Tiers describe the locality, segmentation format, and rollover configuration of each storage tier.

A storage tier has the following structure:

key required purpose value & default
name yes
mount yes corresponding mounts entry which determine locality and segmentation format, and also location at which data in the tier may be accessed
store where the tier will physically store data see below
schedule policy for when rollovers should be considered see below
retain policy for how much data should be stored in this tier before it is rolled over into the next tier see below
compression policy for compression of data see below
store

URI describing where this tier will physically store data. If not specified, becomes <baseURI>/data of the corresponding mount (enforced, even if specified, for mounts of type local with partition:ordinal). For multiple tiers within the same mount, there can be only one tier without explicitly specified store. If specified explicitly, store must be outside the mount's baseURI.

schedule

If present, this dictionary contains the following keys.

  • freq: HH:MM:SS Used by the ordinal partition mount to specify length of interval in each ordinal partition. Default 00:10:00.
  • snap: HH:MM:SS Used by the date partition mount to specify when to move data from ordinal to date partition mount. Default 00:00:00.
snap

A snap value of 00:01:00 would allow any late data that arrives in the one minute from 00:00 -> 00:01 belonging to the previous date partition to be saved to that location. Any late data that arrives after 00:01:00 belonging to the previous date partition will be written at the next snap. The data received from 00:00 -> 00:01 belonging to the current date partition will also be saved at this time.

retain

This dictionary may have one or more of the following keys.
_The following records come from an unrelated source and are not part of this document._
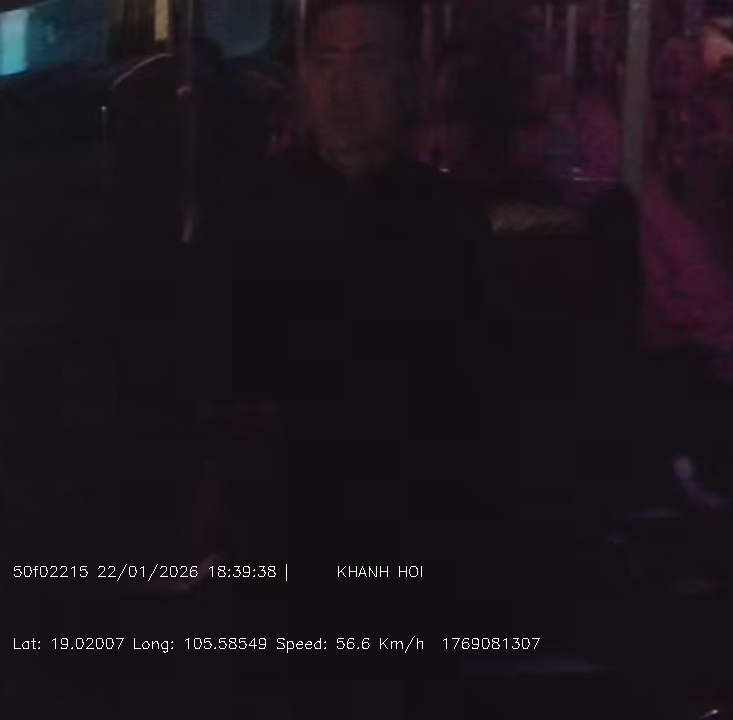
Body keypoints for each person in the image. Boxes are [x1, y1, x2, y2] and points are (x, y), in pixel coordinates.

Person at [186, 1, 498, 714]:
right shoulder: (248, 211)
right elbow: (214, 371)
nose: (343, 86)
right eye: (325, 61)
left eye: (367, 61)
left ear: (408, 75)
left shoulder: (449, 219)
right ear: (300, 73)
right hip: (283, 527)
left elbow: (474, 394)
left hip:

  • time: A timespan consisting of a number followed by a unit: {Years,Months,Weeks,Days,Hours,Minutes}, e.g. 2 Years. Data which has been stored for this length of time is rolled over.
  • sizePct: A size as percentage of total storage of corresponding mount, specified as a number from 1 to 100.

If multiple keys are set, they are interpreted in an inclusive-OR fashion.

A mount partitioned as ordinal, or of type stream cannot be used with a storage tier that has a retain policy.

compression

If present, this dictionary contains the following keys.

  • algorithm: Compression algorithm: {none, qipc, gzip, snappy, lz4hc}
  • block: Block size
  • level: Compression level

The compression policy currently applies only to tiers associated with a mount of type:local and partition:date.

Tiers can be categorized according to their locality and segmentation format, which imply the characteristics and governing rules:

Stream based tier

Stream based tier represents the in-memory data that is received between write-down events. It is implicit and need not be specified.

Local-ordinal based tier

There has to always be one tier that corresponds to mount of type local with partition ordinal. However its configuration can be omitted, in which case the frequency defaults to 10 minutes.

Local-date based tier

There can be one or more tiers that correspond to mount of type local with partition date. However when only one tier is used, its configuration can be omitted in which case snap-time defaults to midnight, frequency to 1 day, and retain to infinite.


  1. object type mount is currently not supported by SM. Its use is limited to scenarios where database is read-only (SM is not part of the installation).